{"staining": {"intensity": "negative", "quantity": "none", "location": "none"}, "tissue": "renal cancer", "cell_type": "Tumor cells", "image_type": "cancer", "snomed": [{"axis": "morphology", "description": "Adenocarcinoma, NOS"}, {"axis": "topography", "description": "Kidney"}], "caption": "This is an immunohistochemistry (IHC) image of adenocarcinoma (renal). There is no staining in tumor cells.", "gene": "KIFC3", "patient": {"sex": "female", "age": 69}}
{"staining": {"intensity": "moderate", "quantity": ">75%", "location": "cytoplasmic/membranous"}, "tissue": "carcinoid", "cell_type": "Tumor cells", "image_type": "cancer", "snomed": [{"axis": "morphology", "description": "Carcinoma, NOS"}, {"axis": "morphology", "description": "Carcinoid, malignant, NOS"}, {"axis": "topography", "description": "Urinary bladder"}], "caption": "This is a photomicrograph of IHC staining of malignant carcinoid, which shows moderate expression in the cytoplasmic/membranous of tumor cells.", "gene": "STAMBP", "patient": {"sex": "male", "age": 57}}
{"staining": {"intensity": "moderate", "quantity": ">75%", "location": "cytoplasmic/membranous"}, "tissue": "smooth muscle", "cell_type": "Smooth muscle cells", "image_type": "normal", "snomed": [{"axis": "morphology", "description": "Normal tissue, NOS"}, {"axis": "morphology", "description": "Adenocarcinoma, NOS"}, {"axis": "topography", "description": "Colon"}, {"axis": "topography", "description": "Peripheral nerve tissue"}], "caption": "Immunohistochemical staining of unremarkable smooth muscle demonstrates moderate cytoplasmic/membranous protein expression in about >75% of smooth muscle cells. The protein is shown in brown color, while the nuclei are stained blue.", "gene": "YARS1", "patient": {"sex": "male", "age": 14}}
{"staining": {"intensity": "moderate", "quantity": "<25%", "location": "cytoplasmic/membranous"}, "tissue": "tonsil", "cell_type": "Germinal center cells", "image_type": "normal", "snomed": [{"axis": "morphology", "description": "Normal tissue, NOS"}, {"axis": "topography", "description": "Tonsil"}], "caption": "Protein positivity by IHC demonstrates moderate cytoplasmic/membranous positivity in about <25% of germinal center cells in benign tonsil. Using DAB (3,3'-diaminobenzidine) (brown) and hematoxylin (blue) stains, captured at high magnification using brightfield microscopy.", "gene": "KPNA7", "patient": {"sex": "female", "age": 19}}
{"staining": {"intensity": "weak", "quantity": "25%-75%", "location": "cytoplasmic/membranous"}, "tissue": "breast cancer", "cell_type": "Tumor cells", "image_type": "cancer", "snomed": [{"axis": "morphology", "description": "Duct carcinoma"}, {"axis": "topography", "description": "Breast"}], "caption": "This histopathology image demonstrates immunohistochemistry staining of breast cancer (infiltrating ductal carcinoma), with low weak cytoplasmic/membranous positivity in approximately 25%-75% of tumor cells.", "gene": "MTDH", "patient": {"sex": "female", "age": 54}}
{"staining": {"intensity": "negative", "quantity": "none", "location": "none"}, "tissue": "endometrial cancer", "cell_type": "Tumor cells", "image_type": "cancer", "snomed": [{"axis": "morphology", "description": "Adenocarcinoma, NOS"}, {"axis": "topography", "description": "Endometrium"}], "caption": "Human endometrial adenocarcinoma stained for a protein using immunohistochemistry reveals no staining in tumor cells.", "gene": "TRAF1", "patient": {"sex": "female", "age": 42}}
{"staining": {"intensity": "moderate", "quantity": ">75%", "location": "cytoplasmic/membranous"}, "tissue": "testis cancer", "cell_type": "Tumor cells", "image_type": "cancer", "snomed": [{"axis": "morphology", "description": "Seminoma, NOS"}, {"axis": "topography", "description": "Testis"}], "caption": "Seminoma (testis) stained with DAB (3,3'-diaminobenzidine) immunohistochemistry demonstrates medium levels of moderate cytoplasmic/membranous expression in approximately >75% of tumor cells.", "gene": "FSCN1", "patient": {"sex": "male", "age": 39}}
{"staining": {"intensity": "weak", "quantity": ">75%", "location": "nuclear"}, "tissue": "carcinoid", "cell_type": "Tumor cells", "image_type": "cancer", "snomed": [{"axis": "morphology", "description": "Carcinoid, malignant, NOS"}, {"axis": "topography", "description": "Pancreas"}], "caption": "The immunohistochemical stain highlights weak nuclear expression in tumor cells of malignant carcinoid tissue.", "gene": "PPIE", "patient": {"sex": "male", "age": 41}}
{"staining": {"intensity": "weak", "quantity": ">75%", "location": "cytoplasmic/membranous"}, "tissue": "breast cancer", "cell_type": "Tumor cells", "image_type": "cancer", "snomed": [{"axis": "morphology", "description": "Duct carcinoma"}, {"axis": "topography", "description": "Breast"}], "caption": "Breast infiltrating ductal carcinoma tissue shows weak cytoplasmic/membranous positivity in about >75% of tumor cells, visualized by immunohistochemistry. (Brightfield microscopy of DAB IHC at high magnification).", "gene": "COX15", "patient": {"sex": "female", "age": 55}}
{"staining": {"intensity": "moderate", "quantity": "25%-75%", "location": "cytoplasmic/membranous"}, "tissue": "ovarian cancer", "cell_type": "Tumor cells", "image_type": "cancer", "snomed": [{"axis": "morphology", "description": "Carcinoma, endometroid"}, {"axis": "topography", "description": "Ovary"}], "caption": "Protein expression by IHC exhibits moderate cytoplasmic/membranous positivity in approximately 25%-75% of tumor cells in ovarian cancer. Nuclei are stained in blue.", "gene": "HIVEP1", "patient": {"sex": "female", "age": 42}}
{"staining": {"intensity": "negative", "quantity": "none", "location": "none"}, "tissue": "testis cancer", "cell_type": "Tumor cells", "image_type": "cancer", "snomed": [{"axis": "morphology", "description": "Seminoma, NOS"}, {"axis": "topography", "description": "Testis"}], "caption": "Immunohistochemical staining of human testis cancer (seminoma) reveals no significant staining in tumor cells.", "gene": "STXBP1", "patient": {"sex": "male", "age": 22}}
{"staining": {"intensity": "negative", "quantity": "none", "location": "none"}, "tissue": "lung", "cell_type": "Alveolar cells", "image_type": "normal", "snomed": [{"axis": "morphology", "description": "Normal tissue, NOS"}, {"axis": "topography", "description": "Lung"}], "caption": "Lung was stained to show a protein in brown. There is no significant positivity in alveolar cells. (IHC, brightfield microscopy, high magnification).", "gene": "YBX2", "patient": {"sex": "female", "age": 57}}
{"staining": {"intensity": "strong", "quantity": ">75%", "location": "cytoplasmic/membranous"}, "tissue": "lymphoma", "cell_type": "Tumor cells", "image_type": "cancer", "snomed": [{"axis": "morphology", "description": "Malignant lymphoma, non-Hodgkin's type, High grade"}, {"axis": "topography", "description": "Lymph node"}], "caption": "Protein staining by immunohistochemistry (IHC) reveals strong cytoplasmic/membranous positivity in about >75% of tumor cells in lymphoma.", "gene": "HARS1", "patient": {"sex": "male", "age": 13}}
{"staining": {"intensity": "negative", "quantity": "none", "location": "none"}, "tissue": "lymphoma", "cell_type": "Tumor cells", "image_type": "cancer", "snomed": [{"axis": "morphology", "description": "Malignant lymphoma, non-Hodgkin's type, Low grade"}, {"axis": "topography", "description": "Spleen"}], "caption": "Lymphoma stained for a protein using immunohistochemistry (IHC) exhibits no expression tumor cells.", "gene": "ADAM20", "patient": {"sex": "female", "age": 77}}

Aim of the task:
From the material above, retype precisely the lines between the line holding "expression by IHC" and the line holding "staining of human", inclusive, and nothing beyond them.

Your response:
{"staining": {"intensity": "moderate", "quantity": "25%-75%", "location": "cytoplasmic/membranous"}, "tissue": "ovarian cancer", "cell_type": "Tumor cells", "image_type": "cancer", "snomed": [{"axis": "morphology", "description": "Carcinoma, endometroid"}, {"axis": "topography", "description": "Ovary"}], "caption": "Protein expression by IHC exhibits moderate cytoplasmic/membranous positivity in approximately 25%-75% of tumor cells in ovarian cancer. Nuclei are stained in blue.", "gene": "HIVEP1", "patient": {"sex": "female", "age": 42}}
{"staining": {"intensity": "negative", "quantity": "none", "location": "none"}, "tissue": "testis cancer", "cell_type": "Tumor cells", "image_type": "cancer", "snomed": [{"axis": "morphology", "description": "Seminoma, NOS"}, {"axis": "topography", "description": "Testis"}], "caption": "Immunohistochemical staining of human testis cancer (seminoma) reveals no significant staining in tumor cells.", "gene": "STXBP1", "patient": {"sex": "male", "age": 22}}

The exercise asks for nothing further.